KEY POINTS:
Some time back I interviewed a Premiership footballer visiting New Zealand, a well-known international.
I arranged to meet him in his Auckland hotel and turned up at the appointed time.
I knocked on the door. It was opened by an extremely attractive young woman who smiled at me and said: "Oh yes, he's ready for you now," before heading off down the hotel corridor.
The room was almost in darkness. It was 11am. The Famous Footballer was sitting up in bed, covered only by a sheet and apparently naked.
The room stank of... how can I say this gently, all right I can't... sex.
TFF waved expansively at the couch opposite the bed and I took a seat while checking the memory banks to see if I could remember ever interviewing anyone so obviously post-coital.
I asked innocently whether that was his wife. "Oh, that's my... niece," he replied airily. At that moment, my eye fell on an almost indistinguishable object partly hidden under the foot of the bed. It was a pair of women's knickers, rolled up tightly in that fashion when they are taken off with some speed. His 'niece', it appeared, was heading home minus her underwear.
The things sportsmen say to us media types - and it was Jacob Oram's "I'll cut my finger off to play in the World Cup" throwaway line (picked up and amplified by the media) which reminded me of TFF.
Oram's comment was almost refreshing because so many sportsmen and women have trained themselves to say little or nothing controversial or colourful.

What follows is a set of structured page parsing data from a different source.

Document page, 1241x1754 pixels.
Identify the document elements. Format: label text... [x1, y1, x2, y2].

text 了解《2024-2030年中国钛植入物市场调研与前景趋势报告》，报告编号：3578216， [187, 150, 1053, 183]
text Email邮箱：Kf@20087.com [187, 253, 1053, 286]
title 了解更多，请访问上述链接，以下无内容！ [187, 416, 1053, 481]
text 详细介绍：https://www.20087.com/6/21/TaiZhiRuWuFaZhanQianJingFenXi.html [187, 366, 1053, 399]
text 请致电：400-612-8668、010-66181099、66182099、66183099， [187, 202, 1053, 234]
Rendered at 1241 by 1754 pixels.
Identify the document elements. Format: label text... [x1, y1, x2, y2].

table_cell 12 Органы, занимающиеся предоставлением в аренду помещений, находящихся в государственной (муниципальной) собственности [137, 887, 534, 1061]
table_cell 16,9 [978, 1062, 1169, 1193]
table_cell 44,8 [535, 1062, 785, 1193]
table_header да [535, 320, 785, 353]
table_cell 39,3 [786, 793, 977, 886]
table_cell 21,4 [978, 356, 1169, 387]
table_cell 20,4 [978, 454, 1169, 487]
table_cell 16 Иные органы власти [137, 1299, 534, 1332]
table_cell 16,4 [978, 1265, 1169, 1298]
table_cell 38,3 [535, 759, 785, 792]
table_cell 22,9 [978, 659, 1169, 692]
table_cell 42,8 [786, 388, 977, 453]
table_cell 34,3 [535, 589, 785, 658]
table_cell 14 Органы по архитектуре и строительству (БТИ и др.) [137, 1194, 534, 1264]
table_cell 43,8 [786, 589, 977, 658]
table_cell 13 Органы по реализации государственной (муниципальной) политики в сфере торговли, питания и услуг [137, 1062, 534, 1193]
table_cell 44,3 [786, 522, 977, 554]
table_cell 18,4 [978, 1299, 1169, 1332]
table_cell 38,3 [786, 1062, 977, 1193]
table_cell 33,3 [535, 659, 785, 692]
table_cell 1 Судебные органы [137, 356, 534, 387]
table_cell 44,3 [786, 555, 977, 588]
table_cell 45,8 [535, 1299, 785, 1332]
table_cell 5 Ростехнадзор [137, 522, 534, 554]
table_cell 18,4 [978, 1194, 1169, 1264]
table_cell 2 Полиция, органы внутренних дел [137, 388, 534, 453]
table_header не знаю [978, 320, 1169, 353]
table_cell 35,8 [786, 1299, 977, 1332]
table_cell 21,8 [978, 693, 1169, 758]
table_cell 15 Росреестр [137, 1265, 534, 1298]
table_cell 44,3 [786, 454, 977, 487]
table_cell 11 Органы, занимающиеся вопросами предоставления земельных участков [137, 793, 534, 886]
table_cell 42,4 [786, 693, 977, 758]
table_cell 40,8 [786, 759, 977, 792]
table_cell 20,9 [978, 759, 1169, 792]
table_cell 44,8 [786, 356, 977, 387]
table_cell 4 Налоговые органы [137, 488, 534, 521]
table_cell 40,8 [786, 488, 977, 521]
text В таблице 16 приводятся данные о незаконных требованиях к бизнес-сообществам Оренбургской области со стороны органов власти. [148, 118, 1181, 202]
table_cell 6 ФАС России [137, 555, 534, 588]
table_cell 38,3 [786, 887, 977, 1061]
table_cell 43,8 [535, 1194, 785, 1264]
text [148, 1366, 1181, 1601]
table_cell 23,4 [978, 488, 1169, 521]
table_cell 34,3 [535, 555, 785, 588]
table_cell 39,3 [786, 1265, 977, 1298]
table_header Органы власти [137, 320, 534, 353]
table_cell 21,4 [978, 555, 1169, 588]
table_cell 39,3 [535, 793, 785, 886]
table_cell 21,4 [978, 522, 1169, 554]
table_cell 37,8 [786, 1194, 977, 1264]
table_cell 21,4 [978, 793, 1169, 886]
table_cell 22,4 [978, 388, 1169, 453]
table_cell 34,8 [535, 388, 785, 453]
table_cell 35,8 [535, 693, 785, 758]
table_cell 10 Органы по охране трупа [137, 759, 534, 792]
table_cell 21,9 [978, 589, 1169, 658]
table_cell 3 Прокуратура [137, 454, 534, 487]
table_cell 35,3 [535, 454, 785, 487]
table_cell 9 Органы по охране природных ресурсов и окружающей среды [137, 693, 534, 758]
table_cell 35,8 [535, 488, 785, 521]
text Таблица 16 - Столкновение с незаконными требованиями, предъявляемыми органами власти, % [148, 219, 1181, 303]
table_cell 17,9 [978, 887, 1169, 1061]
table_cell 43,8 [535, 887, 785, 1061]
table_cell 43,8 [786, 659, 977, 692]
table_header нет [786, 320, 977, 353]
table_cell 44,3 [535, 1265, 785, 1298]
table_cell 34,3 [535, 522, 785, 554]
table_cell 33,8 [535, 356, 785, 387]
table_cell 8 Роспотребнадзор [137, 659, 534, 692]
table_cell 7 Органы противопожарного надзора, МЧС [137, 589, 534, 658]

Sometimes this is because they have had a brush with the media or have perceived that their comments were beaten up into a lather they did not deserve. For the most part, however, it is a 'safety first' thing and tends to be the rule rather than the exception in this country. Some conversations with our sports stars would put a man on P and intravenous coffee to sleep.
It's a shame because sports fans would benefit from listening to or reading about sports stars who feel free enough to express themselves. But this needs one major element - trust. On both sides.
When I wrote the TFF interview up, I omitted reference to his hotel athletics (but only because I couldn't bring myself to end a marriage - possibly) and because he was voluble enough on other matters to put it in the shade. I mean, "Footballer Has Sex With Woman" is hardly news, is it?
But sportspeople expressing themselves fully need a media who are (a) responsible enough to showcase comments in the spirit with which they were delivered and (b) smart enough to know when they are being joshed.
Regrettably, sometimes neither applies. The reporting of Oram's comments - delivered with a slight smile on his face, apparently - in this country and then the amplified reporting of those reports by overseas media were a hoot.
I read accounts from various Asian news outfits where they wondered about the propriety of a cricketer doing such a thing (as if Oram had already done it or had even intended to). Newsrooms here received calls from newspeople from overseas, asking if he'd "cut it off yet"?
I watched recently on US TV as a female reporter (who obviously knew nothing about the football game she was covering) was sent into the crowd to do "fan bites" and was hilariously covinced by three chubby Canadians that they were part of the Canadian Olympic Hide And Seek team.
It also brought to mind the escapades of one Joey Skaggs, an infamous media hoaxer in the USA who has embarrassed many reputable media folk by setting up improbable news stories, fanning the flames and then denouncing the whole thing as a hoax. He tries to show how the media can routinely feed the public with misinformation and laziness and inaction when it comes to double-checking facts.
Two of Skaggs' famous hoaxes were the Cathouse for Dogs ("get your dog a little tail", was the supposed slogan of a place where dog owners took their dogs for, ahem, some R&R. . .) and the Celebrity Sperm Bank where he hoaxed media that famous semen had been robbed and held hostage.
But perhaps the best was the Luther Blissett Project - a group of people in Europe who all called themselves by the name of the black English footballer plucked from Watford to play for Italian giants AC Milan because, as the story goes, he was mistaken for the rather more talented John Barnes.
Blissett was a disaster at Milan but his name lived on as the group began a series of intricate media hoaxes also designed to show how some media can be easily hoodwinked into providing false information - a lesson there for all journalists.
The most complex came in 1997 when LBP set up a hoax involving black masses, satanism, Christian witch-hunts - all swallowed by the Italian media and crusading politicians and turned into a national scandal before LBP fessed up.
Couldn't happen in New Zealand, could it? Better ask Jacob Oram.